HRI-DGDM: Dual-Graph Guided Diffusion Model for Uncertain Human Motion Modeling in HRI
Hongquan Gui, Ming Li
AI summary
Problem
Deterministic models fail to capture the inherent uncertainty and multi-modal nature of human motion in human-robot interaction, while existing diffusion models prioritize diversity over accuracy and lack mechanisms to model complex human-robot spatial-temporal dependencies.
Approach
The authors propose HRI-DGDM, which integrates a structural graph for kinematic priors and a dynamically learned collaboration graph into a spatial-temporal denoising network, guided by a masking mechanism that anchors observed history during diffusion.
Key results
- Proposes HRI-DGDM, a dual-graph guided diffusion framework for HRI motion prediction
- Designs a spatial-temporal denoising network with multi-scale adaptive graph fusion
- Introduces a masking-based conditioning mechanism to anchor observed history and prevent drift
- Demonstrates superior prediction accuracy over deterministic and diffusion baselines in HRI scenarios
Why it matters
Provides a robust, uncertainty-aware prediction framework that enhances safety and proactive adaptation in human-centered robotic applications.
Abstract
Human motion in human-robot interaction (HRI) is inherently uncertain, even when performing the same task repeatedly.

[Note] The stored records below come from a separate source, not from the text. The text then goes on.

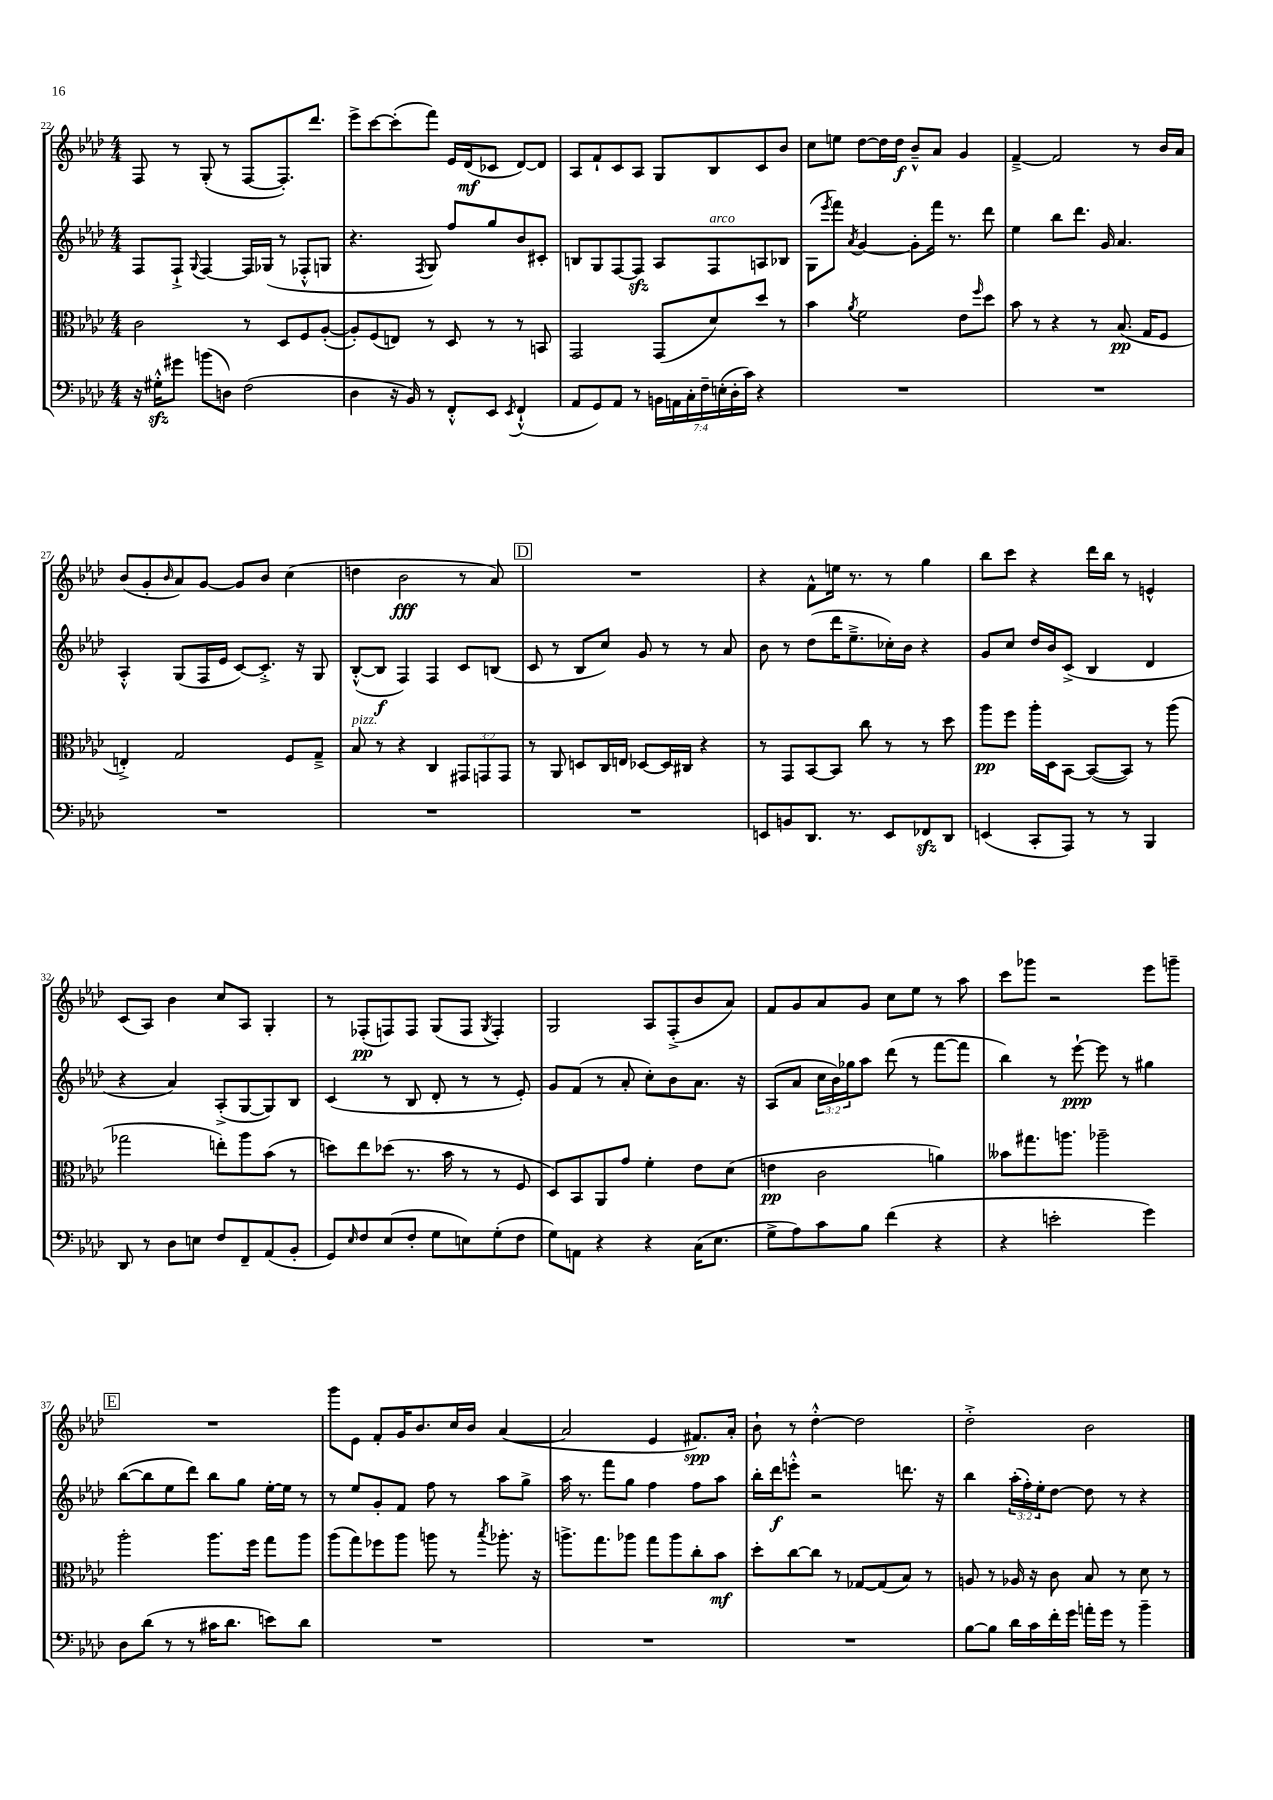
<<
\new StaffGroup <<
\new Staff = "s0" {
    \clef treble \key aes \major \numericTimeSignature \time 4/4
    f8 r8 g8-.( r8 f8~ f8.-.) des'''8. |
    ees'''8-> c'''8~ c'''8-.( f'''8) ees'16 des'16\mf( ces'8 des'8~) des'8 |
    aes8 f'8-! c'8 aes8 g8 bes8 c'8 bes'8 |
    c''8 e''8 des''8~ des''16 des''16\f bes'8---^ aes'8 g'4 |
    f'4~---> f'2 r8 bes'16 aes'16 |
    bes'8( g'8-. \grace { bes'16 } aes'8) g'8~ g'8 bes'8 c''4( |
    d''4 bes'2\fff r8 aes'8) |
    \mark \markup { \box "D" } R1 |
    r4 f'8-^ e''16 r8. r8 g''4 |
    bes''8 c'''8 r4 des'''16 bes''16 r8 e'4-^ |
    c'8( aes8) bes'4 c''8 aes8 g4-. |
    r8 fes8-.\pp( f8) f8 g8( f8 \acciaccatura { g8 } f4-.) |
    g2 aes8 f8-.->( bes'8 aes'8) |
    f'8 g'8 aes'8 g'8 c''8 ees''8 r8 aes''8 |
    c'''8 ges'''8 r2 ees'''8 g'''8-- |
    \mark \markup { \box "E" } R1 |
    g'''8 ees'8 f'8-. g'16 bes'8. c''16 bes'16 aes'4~( |
    aes'2 ees'4 fis'8.\spp) aes'16-. |
    bes'8-! r8 des''4~-.-^ des''2 |
    des''2-.-> bes'2 \bar "|." |
}
\new Staff = "s1" {
    \clef treble \key aes \major \numericTimeSignature \time 4/4 \override Staff.TupletNumber.text = #tuplet-number::calc-fraction-text
    f8 f8-!-> \appoggiatura { g8 } f4~ f16 ges16( r8 fes8-.-^ g8 |
    r4. \acciaccatura { f8 } g8) f''8 g''8 bes'8 cis'8-. |
    b8 g8 f8~ f8\sfz aes8 f8^\markup { \italic "arco" } a8 bes8 |
    g8( \acciaccatura { ees'''8 } f'''8) \acciaccatura { aes'8 } g'4~ g'8-. f'''16 r8. des'''8 |
    ees''4 bes''8 des'''8. g'16 aes'4. |
    aes4-.-^ g8( f16 ees'16 c'8~) c'8.-.-> r16 g8 |
    bes8~-.-^( bes8\f f4) f4 c'8 b8( |
    \mark \markup { \box "D" } c'8 r8 bes8 c''8) g'8 r8 r8 aes'8 |
    bes'8 r8 des''8( des'''16 ees''8.---> ces''16-.) bes'16 r4 |
    g'8 c''8 des''16 bes'16 c'8->( bes4 des'4 |
    r4 aes'4) aes8-.->( g8~ g8) bes8 |
    c'4( r8 bes8 des'8-. r8 r8 ees'8-.) |
    g'8 f'8( r8 aes'8-. c''8-.) bes'8 aes'8. r16 |
    aes8( aes'8 \tuplet 3/2 { c''16 bes'16) ges''16 } aes''8 des'''8( r8 f'''8~ f'''8 |
    bes''4) r8 ees'''8~-!\ppp ees'''8 r8 gis''4 |
    \mark \markup { \box "E" } bes''8~( bes''8 ees''8 des'''8) bes''8 g''8 ees''16~-. ees''16 r8 |
    r8 ees''8 g'8-. f'8 f''8 r8 aes''8 g''8-> |
    aes''16 r8. f'''8 g''8 f''4 f''8 aes''8 |
    bes''16-. des'''16\f e'''8-.-^ r2 d'''8. r16 |
    bes''4 \tuplet 3/2 { aes''16-.( f''16-.) ees''16-. } des''8~ des''8 r8 r4 \bar "|." |
}
\new Staff = "s2" {
    \clef alto \key aes \major \numericTimeSignature \time 4/4 \override Staff.TupletNumber.text = #tuplet-number::calc-fraction-text
    c'2 r8 des8 f8 aes8~-.( |
    aes8-.) f8( e8) r8 des8 r8 r8 b,8 |
    g,2 g,8( des'8) des''8 r8 |
    bes'4 \acciaccatura { aes'8 } f'2 ees'8 \grace { f''16 } des''8 |
    bes'8 r8 r4 r8 bes8.\pp( g16 f8 |
    e4-.->) g2 f8 g8---> |
    bes8^\markup { \italic "pizz." } r8 r4 c4 \tuplet 3/2 { gis,8 g,8 g,8 } |
    \mark \markup { \box "D" } r8 aes,8 d8 c16 e16 des8~ des16 cis16 r4 |
    r8 g,8 bes,8~ bes,8 c''8 r8 r8 des''8 |
    aes''8\pp f''8 aes''16-. des16 bes,8~ bes,8~( bes,8) r8 aes''8( |
    ges''2 e''8-.) aes''8 bes'8( r8 |
    d''8) ees''8 des''8( r8. bes'16 r8 r8 f8 |
    des8) bes,8 aes,8 g'8 f'4-. ees'8 des'8( |
    e'4\pp c'2 a'4) |
    beses'8 gis''8. a''8. aes''2-- |
    \mark \markup { \box "E" } aes''2-. aes''8. f''16 g''8 aes''8 |
    aes''8( g''8) fes''8 aes''8 a''8 r8 \acciaccatura { bes''8 } aes''8.-. r16 |
    a''8.-> g''8. aes''8 g''8 aes''8 c''8-. bes'8\mf |
    des''8-. c''8~ c''8 r8 ges8~ ges8( bes8) r8 |
    a8 r8 aes16 r16 c'8 bes8 r8 des'8 r8 \bar "|." |
}
\new Staff = "s3" {
    \clef bass \key aes \major \numericTimeSignature \time 4/4 \override Staff.TupletNumber.text = #tuplet-number::calc-fraction-text
    r16 gis16-.-^\sfz gis'8 b'8( d8) f2( |
    des4 r16 bes,16) r8 f,8-.-^ ees,8 \acciaccatura { ees,8 } f,4-!-^( |
    aes,8 g,8) aes,8 r8 \tuplet 7/4 { b,16 a,16 c16-. f16-- e16-.( des16-. c'16) } r4 |
    R1 |
    R1 |
    R1 |
    R1 |
    \mark \markup { \box "D" } R1 |
    e,8 b,8 des,8. r8. e,8 fes,8\sfz des,8 |
    e,4( c,8-. aes,,8) r8 r8 bes,,4 |
    des,8 r8 des8 e8 f8 f,8-- aes,8( bes,8-. |
    g,8) \grace { ees16 } f8 ees8( f8-. g8 e8) g8-.( f8 |
    g8) a,8 r4 r4 c16( ees8. |
    g8-> aes8) c'8 bes8 f'4( r4 |
    r4 e'2-. g'4) |
    \mark \markup { \box "E" } des8 des'8( r8 r8 cis'16 des'8. e'8) des'8 |
    R1 |
    R1 |
    R1 |
    bes8~ bes8 des'16 c'16 f'16-. g'16 a'16-. g'16 r8 bes'4-- \bar "|." |
}
>>
>>
\layout { \context { \Score currentBarNumber = #22 } }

This variability poses a significant challenge for prediction, as models must capture a distribution of plausible futures rather than a single deterministic trajectory. Traditional graph convolutional network based models, while effective at capturing spatial temporal dependencies, are fundamentally limited by their deterministic nature and struggle to represent this inherent motion uncertainty. To address this, diffusion models have emerged as a powerful framework for modeling uncertainty. However, their direct application to HRI is hindered by two key limitations: they often prioritize motion diversity over prediction accuracy, potentially generating physically implausible results, and they fail to adequately model the complex, multi-scale spatial temporal coupling between human and robot motions. To overcome these challenges, we propose HRI-DGDM, a HRI motion prediction framework based on a dual-graph guided diffusion model. Our method introduces a dual-graph structure—comprising a structural graph for kinematic priors and a collaboration graph learned from motion dynamics—to guide the denoising process with strong structural priors. A dedicated spatial temporal denoising network (STDN) fuses multi-scale features from both graphs through adaptive fusion and hierarchical spatial temporal modeling. Furthermore, a masking-based conditioning mechanism anchors the observed history during denoising, ensuring temporal consistency and preventing drift. Experiments on HRI scenarios demonstrate that HRI-DGDM outperforms baselines in prediction accuracy.